Despite the strong bullish sentiment, the Relative Strength Index (RSI) indicator is not yet in the overbought zone, which is typically considered to be above 70. This suggests that there is still room for the pair to move higher before reaching a level of potential exhaustion. Overall, the technical indicators and chart patterns are suggestive of a continuation of the bullish trend for EUR/JPY, with the potential for more gains in the near future.
Traders and investors looking to capitalize on the bullish momentum in EUR/JPY should keep a close eye on key resistance levels, particularly the 166.69 level. A successful break above this resistance level could open up further opportunities for long positions. However, it is important to remain cautious and monitor the price action closely, as any unexpected developments in the market could lead to a reversal of the current trend.

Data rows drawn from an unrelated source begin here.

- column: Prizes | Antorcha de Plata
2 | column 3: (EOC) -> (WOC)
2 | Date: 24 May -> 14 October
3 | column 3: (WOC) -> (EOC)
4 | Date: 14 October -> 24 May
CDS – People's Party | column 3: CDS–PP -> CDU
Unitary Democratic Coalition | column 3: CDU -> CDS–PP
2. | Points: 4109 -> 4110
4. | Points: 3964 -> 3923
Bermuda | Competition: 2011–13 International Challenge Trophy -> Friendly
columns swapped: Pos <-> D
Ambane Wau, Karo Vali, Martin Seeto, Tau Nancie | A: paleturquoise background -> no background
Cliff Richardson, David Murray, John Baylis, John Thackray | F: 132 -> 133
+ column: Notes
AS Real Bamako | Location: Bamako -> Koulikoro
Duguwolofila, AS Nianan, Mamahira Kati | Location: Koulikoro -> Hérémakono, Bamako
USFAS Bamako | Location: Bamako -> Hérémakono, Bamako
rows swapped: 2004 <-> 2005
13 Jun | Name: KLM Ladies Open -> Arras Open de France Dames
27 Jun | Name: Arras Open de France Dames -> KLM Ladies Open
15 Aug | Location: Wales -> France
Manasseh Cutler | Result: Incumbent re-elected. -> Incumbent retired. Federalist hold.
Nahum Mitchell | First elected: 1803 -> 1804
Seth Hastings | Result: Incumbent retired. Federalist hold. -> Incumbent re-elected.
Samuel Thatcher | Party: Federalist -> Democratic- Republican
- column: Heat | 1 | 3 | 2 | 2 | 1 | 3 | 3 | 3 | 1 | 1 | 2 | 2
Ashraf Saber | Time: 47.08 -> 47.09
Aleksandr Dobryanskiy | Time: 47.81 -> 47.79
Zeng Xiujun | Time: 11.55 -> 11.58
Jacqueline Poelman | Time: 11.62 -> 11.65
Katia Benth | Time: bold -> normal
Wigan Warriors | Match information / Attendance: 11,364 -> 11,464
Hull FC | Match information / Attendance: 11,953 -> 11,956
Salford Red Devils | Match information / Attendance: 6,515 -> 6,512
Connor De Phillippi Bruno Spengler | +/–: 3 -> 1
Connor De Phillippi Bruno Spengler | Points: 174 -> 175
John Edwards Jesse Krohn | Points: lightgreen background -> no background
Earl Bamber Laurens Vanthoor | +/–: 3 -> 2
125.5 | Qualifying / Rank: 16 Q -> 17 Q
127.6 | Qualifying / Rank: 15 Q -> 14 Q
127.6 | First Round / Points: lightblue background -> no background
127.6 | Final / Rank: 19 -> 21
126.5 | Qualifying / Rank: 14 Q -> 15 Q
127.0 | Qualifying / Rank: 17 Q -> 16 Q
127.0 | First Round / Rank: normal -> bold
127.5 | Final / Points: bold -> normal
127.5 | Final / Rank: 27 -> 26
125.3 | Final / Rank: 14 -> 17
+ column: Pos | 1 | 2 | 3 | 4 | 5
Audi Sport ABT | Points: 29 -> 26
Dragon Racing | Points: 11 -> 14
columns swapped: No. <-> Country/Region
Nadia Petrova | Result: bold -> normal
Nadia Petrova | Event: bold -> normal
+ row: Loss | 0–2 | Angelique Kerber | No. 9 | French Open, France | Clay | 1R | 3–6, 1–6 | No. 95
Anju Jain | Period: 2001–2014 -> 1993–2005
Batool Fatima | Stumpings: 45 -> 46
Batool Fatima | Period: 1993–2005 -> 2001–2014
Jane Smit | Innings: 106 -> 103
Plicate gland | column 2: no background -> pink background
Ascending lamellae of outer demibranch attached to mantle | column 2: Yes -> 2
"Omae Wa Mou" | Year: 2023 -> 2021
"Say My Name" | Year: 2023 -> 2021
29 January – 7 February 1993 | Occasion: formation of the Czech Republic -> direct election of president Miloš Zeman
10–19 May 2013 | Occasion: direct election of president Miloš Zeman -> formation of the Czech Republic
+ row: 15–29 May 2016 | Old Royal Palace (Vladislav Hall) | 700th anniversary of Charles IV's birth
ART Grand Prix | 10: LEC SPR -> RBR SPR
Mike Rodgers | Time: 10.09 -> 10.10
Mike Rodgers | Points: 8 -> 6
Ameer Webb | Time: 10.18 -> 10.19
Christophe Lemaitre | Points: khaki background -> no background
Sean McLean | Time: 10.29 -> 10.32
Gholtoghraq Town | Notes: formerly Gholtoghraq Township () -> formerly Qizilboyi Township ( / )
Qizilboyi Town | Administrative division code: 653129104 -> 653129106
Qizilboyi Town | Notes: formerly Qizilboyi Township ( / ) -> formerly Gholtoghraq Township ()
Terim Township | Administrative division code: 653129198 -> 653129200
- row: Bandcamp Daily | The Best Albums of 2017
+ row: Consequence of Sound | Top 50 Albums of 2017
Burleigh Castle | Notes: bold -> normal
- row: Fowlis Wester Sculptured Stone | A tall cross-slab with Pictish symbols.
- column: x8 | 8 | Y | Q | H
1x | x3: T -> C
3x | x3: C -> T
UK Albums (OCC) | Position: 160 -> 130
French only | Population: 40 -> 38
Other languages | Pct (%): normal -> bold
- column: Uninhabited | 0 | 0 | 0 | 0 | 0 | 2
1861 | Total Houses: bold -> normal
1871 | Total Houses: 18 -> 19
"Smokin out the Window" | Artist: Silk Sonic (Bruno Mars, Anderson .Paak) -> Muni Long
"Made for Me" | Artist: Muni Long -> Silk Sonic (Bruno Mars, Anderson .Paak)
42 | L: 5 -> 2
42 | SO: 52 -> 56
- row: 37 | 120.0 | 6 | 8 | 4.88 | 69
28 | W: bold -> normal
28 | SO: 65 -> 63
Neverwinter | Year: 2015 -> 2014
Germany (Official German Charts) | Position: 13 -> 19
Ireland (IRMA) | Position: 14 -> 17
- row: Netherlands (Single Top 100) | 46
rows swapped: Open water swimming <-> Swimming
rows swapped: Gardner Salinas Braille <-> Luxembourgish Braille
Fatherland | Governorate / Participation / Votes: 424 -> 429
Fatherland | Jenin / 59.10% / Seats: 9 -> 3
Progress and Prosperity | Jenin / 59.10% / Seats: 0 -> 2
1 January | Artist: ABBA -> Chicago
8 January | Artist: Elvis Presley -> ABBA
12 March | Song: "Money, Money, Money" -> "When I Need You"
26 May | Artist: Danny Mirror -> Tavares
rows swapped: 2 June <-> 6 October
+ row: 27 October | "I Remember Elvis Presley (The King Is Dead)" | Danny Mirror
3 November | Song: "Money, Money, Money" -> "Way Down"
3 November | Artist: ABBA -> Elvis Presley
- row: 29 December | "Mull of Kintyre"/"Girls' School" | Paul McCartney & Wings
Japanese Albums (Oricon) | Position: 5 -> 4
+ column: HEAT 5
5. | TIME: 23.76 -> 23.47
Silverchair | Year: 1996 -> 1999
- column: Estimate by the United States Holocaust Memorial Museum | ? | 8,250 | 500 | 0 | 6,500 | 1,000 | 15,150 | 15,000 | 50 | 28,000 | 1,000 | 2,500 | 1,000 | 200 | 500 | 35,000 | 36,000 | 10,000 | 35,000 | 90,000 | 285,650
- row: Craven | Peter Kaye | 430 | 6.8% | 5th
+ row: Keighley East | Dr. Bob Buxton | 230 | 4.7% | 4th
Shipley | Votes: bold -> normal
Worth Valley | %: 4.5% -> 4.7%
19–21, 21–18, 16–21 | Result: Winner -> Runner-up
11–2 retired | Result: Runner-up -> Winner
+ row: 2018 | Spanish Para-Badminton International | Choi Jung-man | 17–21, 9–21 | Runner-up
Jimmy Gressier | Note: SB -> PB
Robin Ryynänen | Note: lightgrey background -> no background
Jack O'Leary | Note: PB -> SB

In conclusion, EUR/JPY is currently in a correction phase within a bullish advance, with both short and medium-term trends favoring more upside potential. The currency pair has shown strength by breaking above key resistance levels and major moving averages on the daily chart. Traders should pay attention to key resistance levels, such as 166.69 and 167.96, as well as the minimum target of 169.68 for potential breakout opportunities. With the RSI indicator still not overbought, there is room for further gains in the near future, but caution is advised as market conditions can change rapidly.